Americas legal system is termed “Adversarial” with good reason. Two parties with opposing views and goals. Making every argument a Us against Them contest. In any contest it is best to know your opponent, their strengths and weaknesses. So I’ve done some research on the entity behind the DAPL to see who they are and to measure their real strength.

What I’ve found should come as no surprise in view of todays financial climate. ETP/Sunoco is literally living on borrowed time and money. What few real assets are leveraged to the hilt and they are surviving on a small percentage of their cash flow. This is why they are so desperate to complete the DAPL and get that revenue stream flowing. It also makes ETP vulnerable to everything that drives up their cost of doing business. At the moment the cash register is running backwards by virtue of construction delay alone. But they are a very determined group of investors who are used to long battles of a slow bleed of capitol.

Now is the time to bring in the big hurdles they fear the most. Laws and regulations that drive up the cost of doing business to unbearable levels. As it turns out, the groundwork has already been done, the wheels are in motion. The engines pulling our trains? NGPSA and HLPSA, as amended by the PSI Act, the PIPES Act and the 2011 Pipeline Safety Act

But there are a few defects to be reconciled for these Acts to be effective. Namely the penalties to be imposed upon default are ridiculously small, especially in view of the certain environmental impact.

“The 2011 Pipeline Safety Act also increases the maximum penalty for violation of pipeline safety regulations from $100,000 to $200,000 per violation per day and from $1.0 million to $2.0 million for a related series of violations.”

__PROBLEMS AND TASKS__
A - Transcribe the part of the pipeline passage starting with "But there are" and going on through "certain environmental impact.".
B - According to the pipeline passage, why is ETP so desperate to finish the DAPL? Answer in one to three sentences.
C - Answer these questions from the pipeline passage:
(i) To what amount does the 2011 Pipeline Safety Act raise the maximum penalty per violation per day?
(ii) Which two acts does the passage call the engines pulling the trains?
(iii) What alone is making the cash register run backwards at the moment?
The material after this point plays no part here.

(Element box records)
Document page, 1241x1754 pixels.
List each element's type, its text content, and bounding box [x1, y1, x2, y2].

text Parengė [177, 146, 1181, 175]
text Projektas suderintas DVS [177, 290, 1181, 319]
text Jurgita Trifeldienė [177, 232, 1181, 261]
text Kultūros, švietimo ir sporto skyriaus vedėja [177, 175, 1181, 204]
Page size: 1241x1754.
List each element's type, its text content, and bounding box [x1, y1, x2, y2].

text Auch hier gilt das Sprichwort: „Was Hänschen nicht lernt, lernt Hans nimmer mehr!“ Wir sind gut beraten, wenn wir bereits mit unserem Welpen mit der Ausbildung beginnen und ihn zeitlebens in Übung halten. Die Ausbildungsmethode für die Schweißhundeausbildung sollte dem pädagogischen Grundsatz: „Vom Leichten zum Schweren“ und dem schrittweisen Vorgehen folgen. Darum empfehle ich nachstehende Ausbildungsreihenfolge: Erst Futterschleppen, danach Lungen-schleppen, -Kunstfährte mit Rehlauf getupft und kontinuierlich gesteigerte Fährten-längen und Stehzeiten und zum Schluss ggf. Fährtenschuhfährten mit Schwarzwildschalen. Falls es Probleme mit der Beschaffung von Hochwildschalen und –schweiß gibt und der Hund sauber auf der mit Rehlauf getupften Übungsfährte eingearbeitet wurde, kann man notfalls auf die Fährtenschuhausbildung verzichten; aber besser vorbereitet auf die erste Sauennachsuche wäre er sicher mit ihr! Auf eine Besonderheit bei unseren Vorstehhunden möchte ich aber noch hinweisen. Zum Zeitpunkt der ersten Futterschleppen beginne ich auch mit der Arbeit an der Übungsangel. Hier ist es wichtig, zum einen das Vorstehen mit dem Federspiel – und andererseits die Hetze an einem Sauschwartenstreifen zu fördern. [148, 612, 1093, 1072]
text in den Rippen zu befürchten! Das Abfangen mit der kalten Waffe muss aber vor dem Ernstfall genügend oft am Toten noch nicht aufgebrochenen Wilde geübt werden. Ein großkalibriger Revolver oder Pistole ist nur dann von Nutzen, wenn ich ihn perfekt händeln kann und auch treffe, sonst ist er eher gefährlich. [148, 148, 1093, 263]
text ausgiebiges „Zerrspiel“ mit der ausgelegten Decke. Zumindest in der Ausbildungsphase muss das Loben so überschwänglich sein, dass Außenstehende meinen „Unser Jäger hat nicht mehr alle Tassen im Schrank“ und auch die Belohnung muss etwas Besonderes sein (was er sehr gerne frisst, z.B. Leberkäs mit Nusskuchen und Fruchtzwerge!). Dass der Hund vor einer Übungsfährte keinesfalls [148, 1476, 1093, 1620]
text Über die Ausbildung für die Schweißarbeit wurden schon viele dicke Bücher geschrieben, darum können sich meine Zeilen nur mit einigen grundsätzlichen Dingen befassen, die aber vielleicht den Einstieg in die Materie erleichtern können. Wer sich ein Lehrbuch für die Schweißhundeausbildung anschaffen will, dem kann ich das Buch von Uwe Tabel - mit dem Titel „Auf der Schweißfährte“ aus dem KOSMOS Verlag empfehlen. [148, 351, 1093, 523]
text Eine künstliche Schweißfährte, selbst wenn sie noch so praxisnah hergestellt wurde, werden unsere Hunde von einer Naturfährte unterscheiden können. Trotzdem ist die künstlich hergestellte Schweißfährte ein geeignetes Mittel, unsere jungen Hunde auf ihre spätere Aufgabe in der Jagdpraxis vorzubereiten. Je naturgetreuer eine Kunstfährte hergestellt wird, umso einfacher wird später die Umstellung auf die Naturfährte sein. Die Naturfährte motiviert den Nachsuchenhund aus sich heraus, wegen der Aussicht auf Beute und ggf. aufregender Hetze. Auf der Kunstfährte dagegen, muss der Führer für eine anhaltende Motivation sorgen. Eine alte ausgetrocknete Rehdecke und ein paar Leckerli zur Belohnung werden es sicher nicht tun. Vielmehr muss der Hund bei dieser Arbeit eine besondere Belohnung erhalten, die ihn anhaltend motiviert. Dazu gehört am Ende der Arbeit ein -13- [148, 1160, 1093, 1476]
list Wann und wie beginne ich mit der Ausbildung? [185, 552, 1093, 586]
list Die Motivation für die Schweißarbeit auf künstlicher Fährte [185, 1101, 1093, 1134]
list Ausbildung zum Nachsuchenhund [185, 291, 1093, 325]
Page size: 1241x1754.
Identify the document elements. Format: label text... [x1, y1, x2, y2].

__RESULTS OF THE TASKS__
A -
But there are a few defects to be reconciled for these Acts to be effective. Namely the penalties to be imposed upon default are ridiculously small, especially in view of the certain environmental impact.

B - ETP is living on borrowed time and money. Its few real assets are leveraged to the hilt, and it is surviving on a small percentage of its cash flow. Finishing the DAPL would get a revenue stream flowing.

C -
(i) $200,000
(ii) NGPSA and HLPSA
(iii) Construction delay